When it was announced the the Joiners Arms was closing, a big group of us all kinda said “Oh no, we used to go there a lot… We should go again, and give it a good send off before it closes!” and so we went, and then we said “Oh yeah, now we remember why we stopped coming, because the music is a bit pants, the smoking area is the size of a post-it note and the toilets smell like something did a big poo in there and then died. 

Also there was a pool table in the middle of the dance floor. Because, y’know, obviously.

I’m almost certain that the first time I went in there, it even had sawdust on the floor. Everyone else tells me I’m wrong about that, so maybe it was just a particularly loud daydream, but even if it didn’t, it certainly gave the impression that it did. 

I bumped into Patrick Wolf in there once, actually. He was very tall, and gorgeous as ever, and for a moment our eyes met. He seemed so… lost.

Anyway. The Joiners was old, and a big part of gay history, but it was also a bit crap.

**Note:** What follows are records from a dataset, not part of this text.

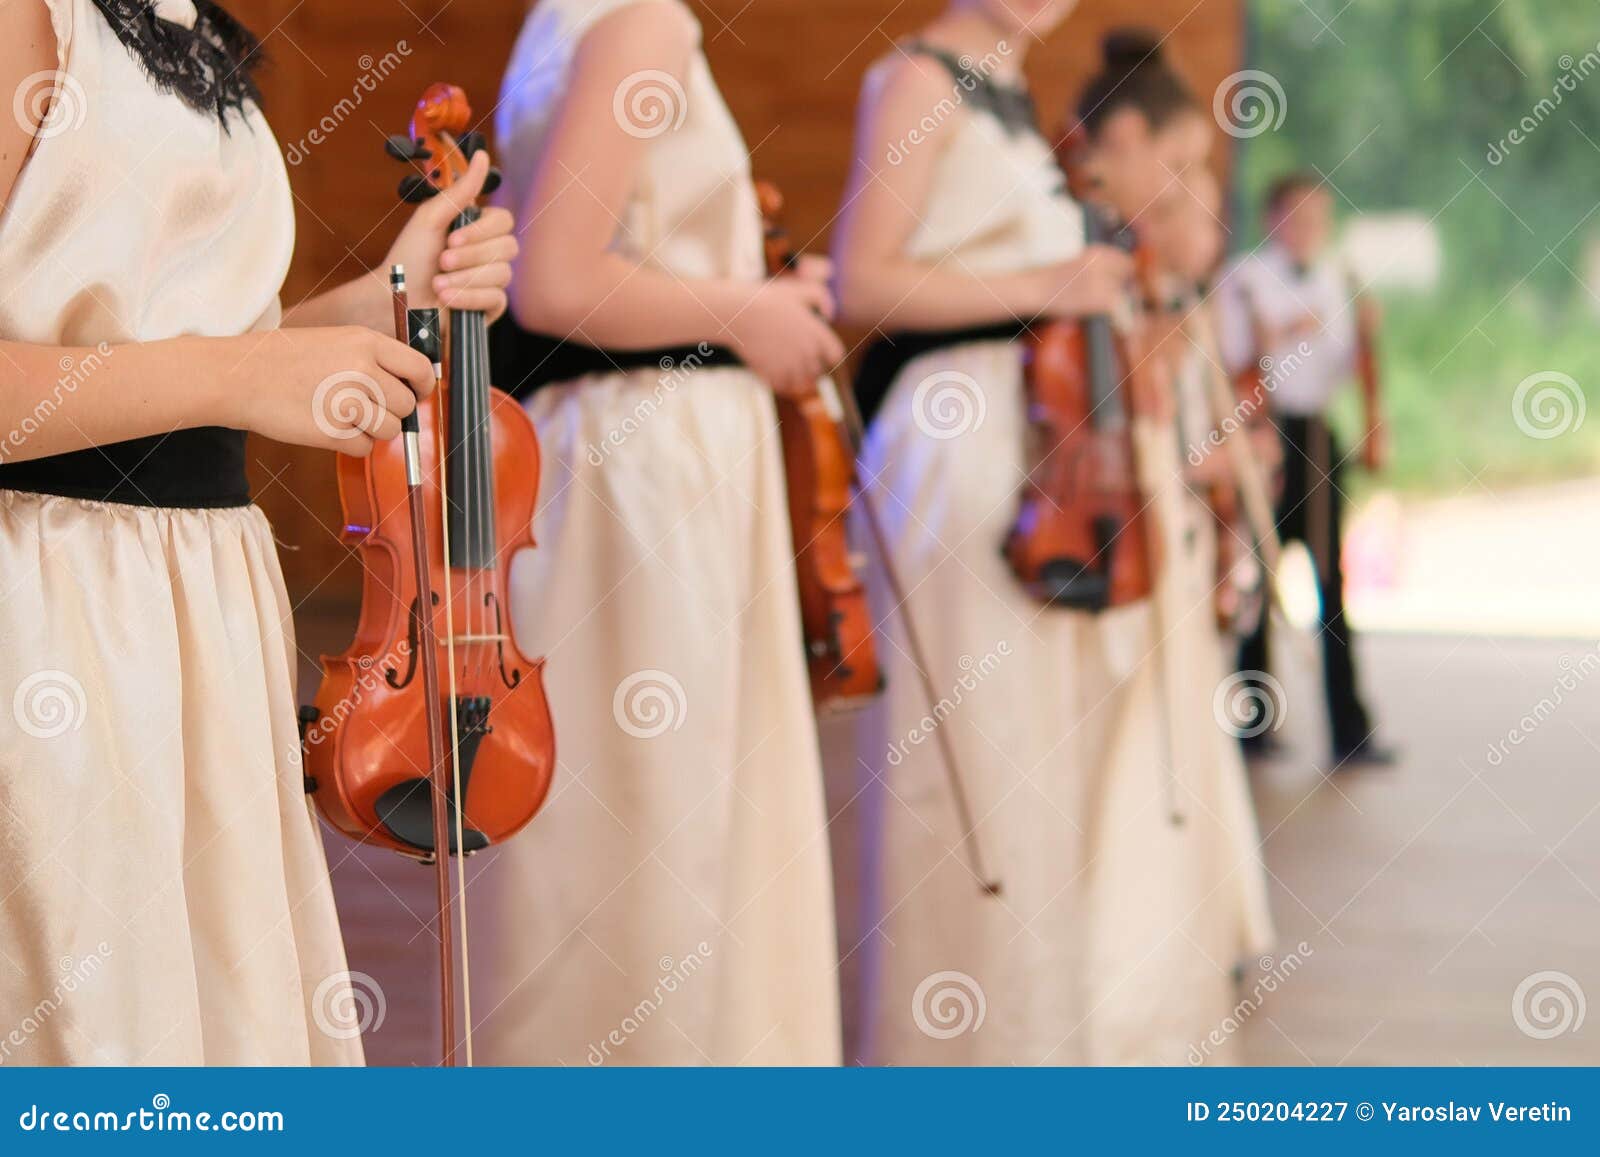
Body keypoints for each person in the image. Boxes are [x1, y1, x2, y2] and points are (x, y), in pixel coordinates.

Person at [0, 0, 517, 1064]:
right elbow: (193, 368)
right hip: (51, 594)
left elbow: (151, 338)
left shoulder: (176, 17)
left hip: (187, 596)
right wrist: (239, 373)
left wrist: (383, 300)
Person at [831, 4, 1267, 1063]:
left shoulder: (1017, 103)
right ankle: (942, 1053)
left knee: (1032, 765)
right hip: (955, 438)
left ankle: (1028, 1041)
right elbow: (860, 279)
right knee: (968, 764)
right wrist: (1045, 287)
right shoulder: (918, 82)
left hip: (1028, 433)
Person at [471, 0, 844, 1065]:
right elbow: (559, 282)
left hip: (625, 442)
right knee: (665, 805)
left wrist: (751, 298)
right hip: (653, 457)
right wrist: (750, 311)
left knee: (629, 799)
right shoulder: (643, 24)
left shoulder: (560, 23)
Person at [1216, 172, 1392, 768]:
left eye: (1319, 218)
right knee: (1258, 582)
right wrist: (1285, 333)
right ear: (1274, 220)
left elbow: (1354, 366)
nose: (1308, 229)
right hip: (1266, 434)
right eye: (1297, 216)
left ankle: (1349, 729)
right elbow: (1228, 365)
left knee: (1330, 583)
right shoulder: (1243, 280)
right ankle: (1252, 723)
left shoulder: (1341, 279)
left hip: (1317, 435)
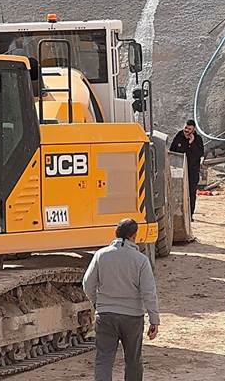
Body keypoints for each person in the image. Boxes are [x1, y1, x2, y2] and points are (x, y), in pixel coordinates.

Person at [83, 219, 160, 381]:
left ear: (115, 234)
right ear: (134, 236)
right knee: (133, 361)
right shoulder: (141, 260)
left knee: (103, 359)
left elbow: (87, 284)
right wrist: (154, 320)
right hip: (132, 318)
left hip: (105, 316)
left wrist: (98, 303)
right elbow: (149, 292)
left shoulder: (100, 255)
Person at [169, 119, 205, 219]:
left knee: (191, 193)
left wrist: (191, 143)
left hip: (192, 171)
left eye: (189, 129)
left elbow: (200, 154)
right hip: (179, 170)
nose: (186, 131)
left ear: (193, 130)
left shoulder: (198, 139)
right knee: (178, 193)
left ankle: (190, 215)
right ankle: (178, 215)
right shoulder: (179, 136)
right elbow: (172, 151)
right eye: (185, 128)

I’m not saying I didn’t have some fun times in there, just… not that many. Like that time I was flirting with a really cute guy who turned out to have a foot fetish, so I gave him the socks I was wearing, and my number. He never called. I wonder if he still has the socks.

Part of it is gentrification. Soho used to be an exciting, scruffy, seedy place, full of exciting holes in the wall, and new, fun places to explore and get kicked out of. I remember when I first moved to London it was something of a playground; bears in one bar, twinks in another, bars for old people, rent boys, kink, whatever you wanted, there was a bar for it. Even depraved, disgusting shit like karaoke. And now it’s all gone a bit bland. Everything’s got to be as inoffensive as possible to maximise appeal. You make more money if you appeal to as large an audience as possible, and when rents more than double, a lot of independent gay bars can’t afford to stay, so big chains move in instead.

In that process, a physical part of our history and culture disappears because it was so necessarily hidden and clandestine - in the past, you knew where those bars were because you needed to know; as you had nowhere else to go

So, yeah. Whether it’s gentrification and rising rents, a reduced need for safe spaces, for those of us who choose to ‘pass’ anyway, apps like grindr meaning people don’t go out on the pull so much, these hubs of the gay community are fading away a bit. 

Personally, I think there will always be a need for somewhere dark and dingy for gays to go and dance with pretty boys. And then sneak off to the toilets with them for a quick one. But stopping halfway through and running back out to dance some more because that new Lady Gaga track came on. For example.

And it’s sad that these places close, but it doesn’t mean the gay community goes with them; in fact, I’d say the community is alive and well, but lives more online than it does in any physical space. Back before mobile phones, the only way to keep in touch with your friends was to see them out in places you knew they’d be. 

When I first moved to London, I mostly made friends in chat rooms and on forums, not in bars. We’d still meet up, and hang out, and drink and dance, but it wouldn’t be the only place. So. y’know, maybe this isn’t the end of the world. And there’s all sorts of activities and sports and such with gay teams and gay users. The community is still there, it just isn’t holed up in a dingey, hidden bar anymore. 

 

Just as satellite mapping has taken away all the exciting, unexplored bits of the map that said ‘here be dragons’, so smartphones and mainstream acceptance have eaten away at the old gay scene. That said, now that I know how to handle gay bars, and I’m confident enough in myself to talk to pretty strangers, there’ll always be a place in my heart, and my bed, for the kind of bar that lets me get drunk and flirt with as many men as possible. Personally, I like to think there’s still a few dragons left, you just have to look a little harder to find them.

And maybe take a spare pair of socks.